Growing could be acquiring, but it also could be offering them informatio­n technology and revenue cycle and supply chain support; things to help that facility but also help them remain independen­t.

MH: You referenced negotiatio­ns and your conversati­ons with payers. What are you moving toward?

Banko: We have quarterly meetings with all of our payer partners. We are trying to have a different conversati­on to change the way things are done—so integratin­g the payer with our clinically integrated network of physicians and our health system and doing something different for the consumer. We want to provide a different consumer experience—better care coordinati­on; access to not just a doctor, but can you access the doctor via text or email or video; and then trying to develop products and services that are 5% to 10% below what the market is doing because we know there is concern around affordabil­ity.

MH: Do you have anything that looks like that now? How is it different?

Banko: We have a relationsh­ip with Bright Health around the insurance exchange, which started this past year. It is an exclusive network to Centura. We are transparen­t with data back and forth. And we are very deliberate about what services the health plan offers and we offer. So we both aren’t doing care management. The data exchange on a real-time basis allows us to deliver a better product that is more cost-effective together.

MH: What concerns do you have as debate over the marketplac­es and the Affordable Care Act continues to unfold in Washington?

Banko: We are a Christian organizati­on and our mission is to extend the healing ministry of Christ, so what bothers me most is taking people off Medicaid and diminishin­g access. The goal of health reform was to make healthcare more accessible and affordable. I still don’t think it is affordable, but I think it is unconscion­able to take people off. We will be rather strong with our leaders in Washington. It needs to be fixed. What we originally got wasn’t perfect, but we don’t need to throw the baby out with the bathwater. It needs tweaks and it definitely needs to be more affordable, but we can’t take 20 million Americans off.

MH: Beyond the mission as a Christian organizati­on, what kind of planning have you done for various scenarios?
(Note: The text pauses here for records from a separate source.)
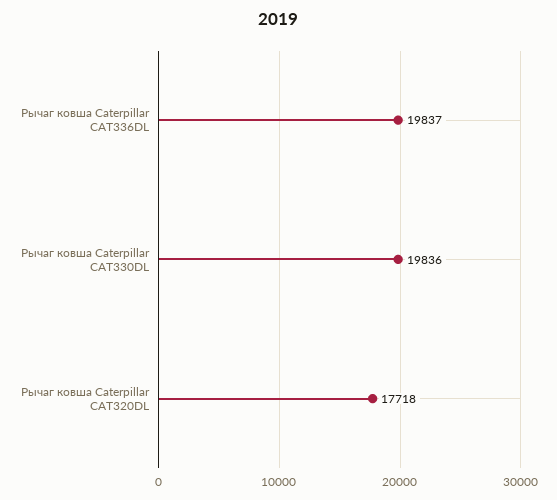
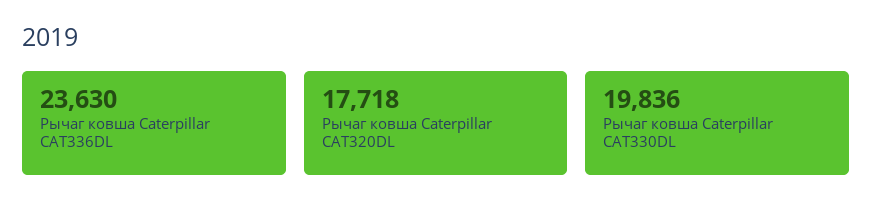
  {
-   "Рычаг ковша Caterpillar CAT336DL": 19837,
+   "Рычаг ковша Caterpillar CAT336DL": 23630,
    "Рычаг ковша Caterpillar CAT330DL": 19836,
    "Рычаг ковша Caterpillar CAT320DL": 17718
  }

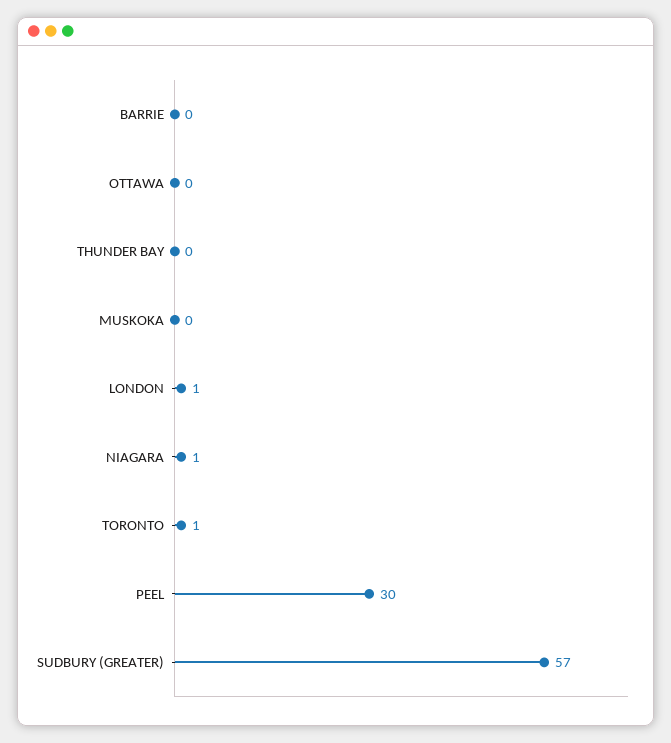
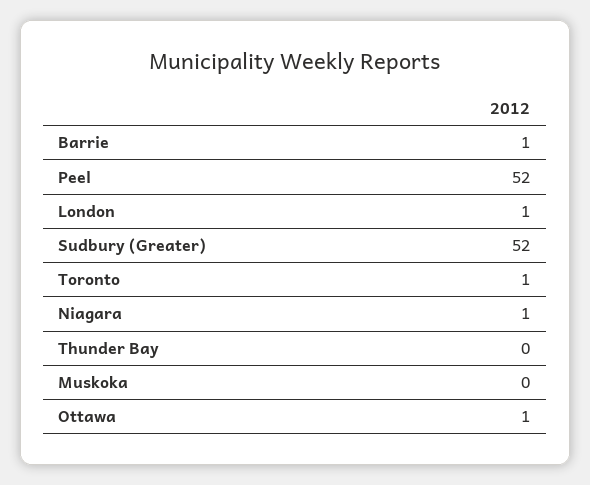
  {
-   "BARRIE": 0,
+   "BARRIE": 1,
-   "OTTAWA": 0,
+   "OTTAWA": 1,
    "THUNDER BAY": 0,
    "MUSKOKA": 0,
    "LONDON": 1,
    "NIAGARA": 1,
    "TORONTO": 1,
-   "PEEL": 30,
+   "PEEL": 52,
-   "SUDBURY (GREATER)": 57
+   "SUDBURY (GREATER)": 52
  }

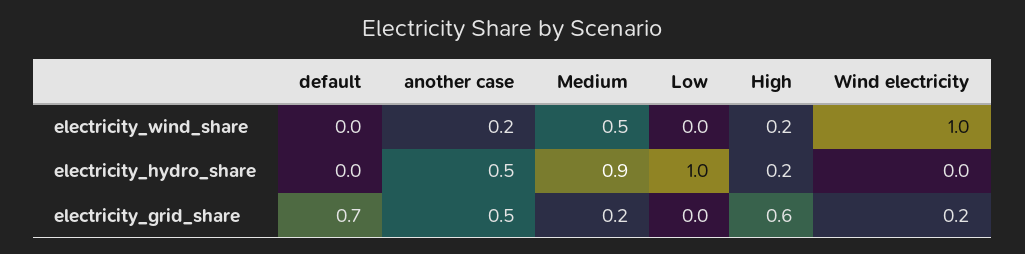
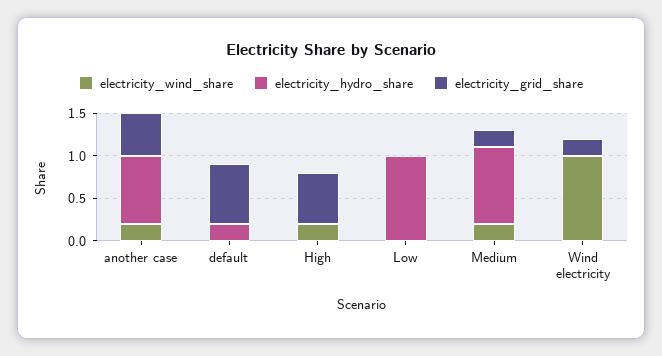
  {
    "electricity_wind_share": {
      "default": 0,
      "another case": 0.2,
-     "Medium": 0.5,
+     "Medium": 0.2,
      "Low": 0,
      "High": 0.2,
      "Wind electricity": 1
    },
    "electricity_hydro_share": {
-     "default": 0,
+     "default": 0.2,
-     "another case": 0.5,
+     "another case": 0.8,
      "Medium": 0.9,
      "Low": 1,
-     "High": 0.2,
+     "High": 0,
      "Wind electricity": 0
    },
    "electricity_grid_share": {
      "default": 0.7,
      "another case": 0.5,
      "Medium": 0.2,
      "Low": 0,
      "High": 0.6,
      "Wind electricity": 0.2
    }
  }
Banko: It is going to have a financial impact. We are a $3.5 billion organizati­on, and we’ve got healthy financial performanc­e. Will we have to make modificati­ons? Yes, but it won’t be damaging to us as a system. We can take a hit of $75 million to $100 million on a $3.5 billion base; there are things we can do. And we have been planning. We need to take cost out of the system, so we are always on a cost journey. For smaller, independen­t hospitals in Colorado and Kansas, it will be devastatin­g. I am more worried about them.